The Bride Wore Constant White—final excerpt

The Bride Wore Constant White by Shelley AdinaCopyright 2018 by Shelley Adina

Chapter 1 (continued)

Miss Makepeace nodded. “I have been writing to Mr. Bjorn Hansen, of Georgetown, for some months now, and am convinced that he will make me a good husband.” She touched the exceedingly modest diamond upon the fourth finger of her left hand. “He sent this in his last letter, and I sent my acceptance by return airship.”

“My goodness,” Freddie breathed. “I have never met a mail-order bride. I thought they only existed in the flickers—you know, like Posted to Paradise.” She and Daisy had stood in the queue outside the nickelodeon on Milsom Street for half an hour to see that one, much to their aunt’s disgust. But it had been so romantic!

“We are quite real, I assure you.” Two dimples dented Miss Makepeace’s cheeks. “My dress and veil are in my trunk. Mr. Hansen will meet the train when I alight in Georgetown, and we will be married two days later in the First Presbyterian Church on Taos Street. It is all arranged.”

“Where is Georgetown, exactly?” Daisy asked.

Not that it mattered—she and Frederica were bound for Santa Fe, on a quest that could not be postponed. Their father, Dr. Rudolph Linden, RSE, had been missing for nearly two years. Influenza had taken their mother last winter—hastened, Daisy was certain, by the anxiety and depression she had suffered after his mysterious disappearance. Now that she had reached her majority, Daisy was determined to take up the search where her mother had left off. And this time, if love and determination meant anything, she and Freddie would find him.

“It is in the northern reaches of the Texican Territories, in the mountains,” Miss Makepeace explained in answer to her question. “From Denver, it is merely an hour west by train. It is said to be one of the loveliest towns in the territory—and certainly one of the richest. Silver, you know. It is surrounded by mines on every side, and has a bustling economy, I am told.”

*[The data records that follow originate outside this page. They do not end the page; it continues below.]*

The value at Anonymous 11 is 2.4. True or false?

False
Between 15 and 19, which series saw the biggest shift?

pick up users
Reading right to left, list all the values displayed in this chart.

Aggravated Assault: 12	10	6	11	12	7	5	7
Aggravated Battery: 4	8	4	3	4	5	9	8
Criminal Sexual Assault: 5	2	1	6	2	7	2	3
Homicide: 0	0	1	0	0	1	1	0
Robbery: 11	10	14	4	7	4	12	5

A young man who had been passing on the way to his table now hesitated next to theirs. “I do beg your pardon. Forgive me for intruding, but are you speaking of Georgetown?”

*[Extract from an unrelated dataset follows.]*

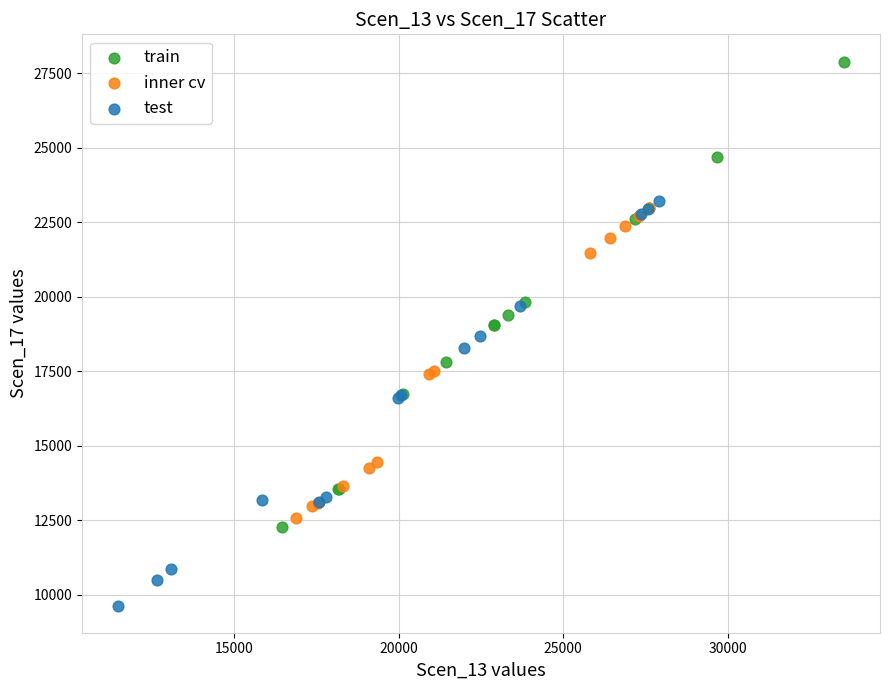

Which series reaches the minimum Y coordinate?

test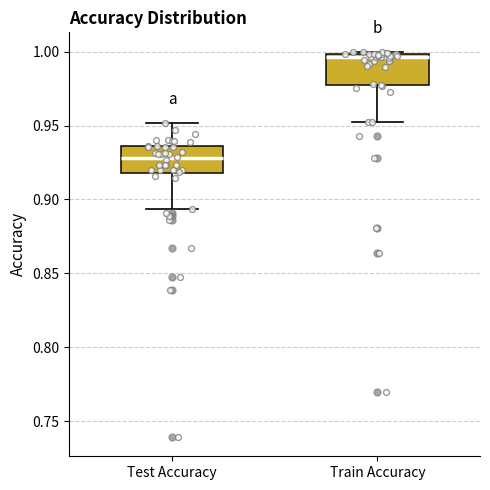

Reading left to right, read every box against the y-axis: the position of its median line, the range the box covers, and the ends of its whiskers. The values are not printed on the chart, so give them approximately, as read against the axis.

Test Accuracy: median 0.930, box 0.920 to 0.935, whiskers 0.895 to 0.950
Train Accuracy: median 0.995, box 0.975 to 1.000, whiskers 0.950 to 1.000 (just above the box's upper edge)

If Aunt Jane had been sitting opposite, Daisy had no doubt there would have been either a cut direct—or an invitation to breakfast if she thought the young man might be good husband material. But they were en route for the Americas, where one might stop and strike up a conversation without having to be formally introduced by a mutual acquaintance—or to give one’s family antecedents back four generations.

“We are, sir. Do you know it?”

His square, honest face broke into a smile, and Daisy noted with interest the quality of the velvet inset into the lapels of his coat, and the leaf-brown color of his trousers—not the dull brown of earth, but the warmer tones of the mast on the forest floor.

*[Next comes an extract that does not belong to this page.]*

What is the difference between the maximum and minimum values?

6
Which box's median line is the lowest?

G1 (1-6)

“I am bound there as well. Do allow me to introduce myself. My name is Hugh Meriwether-Astor, originally from Philadelphia. I have recently bought a share in the Pelican mine.”

“And are you going out to inspect your investment, or have you been there before?” Miss Makepeace asked.

“This is my first visit. I’m afraid I have an ulterior motive—that of escaping the bad temper of my older brother, who is not quite so conservative in his business dealings, for the summer. I should like to get my hands dirty, and do a little excavating myself if I can, before I go back to law school. And you?”

As the eldest, and practically a married woman, Miss Makepeace made the introductions. Daisy noted that she did not vouchsafe any personal details of their voyage, she supposed because she had no personal observations of her future home to offer him. They parted with promises of seeing one another at the card tables after dinner, and the young man continued to his table by the viewing port.

“What a nice person,” Frederica ventured. “He does not seem much older than you, Daisy, and yet he owns part of a mine. His family must be rather well off.”

“If my facts are in order, he is closely connected with the Meriwether-Astor Manufacturing Works,” Miss Makepeace said in a low tone. Heaven forbid the young man should know they were discussing him. “Surely even in Bath you will have read in the papers about his cousin, Gloria Meriwether-Astor.”

“It’s a difficult name to miss,” Daisy said. “Wasn’t she the one who singlehandedly stopped a war in the Wild West and returned home in triumph with none other than a railroad baron’s long-lost heir for a husband?”

Honestly, while it might have been quite true, it did sound like one of the sensational plots beloved of the flickers.

“I am quite sure it wasn’t singlehandedly,” Miss Makepeace said. “But I will say that the union of two such industrial fortunes made headlines in the Fifteen Colonies, and London and Zurich as well. It was all any of my father’s cronies talked of at dinner for weeks.”

“My friend Maggie knows her,” Freddie said most unexpectedly. “Gloria, I mean. Mrs. Stanford Fremont.”

“Nonsense,” Daisy said repressively. “Another of that girl’s absurd fabrications.”

“It isn’t!” Freddie drew back, affronted, and refused to speak for the rest of their meal.

There were some blessings for which one could only be thankful.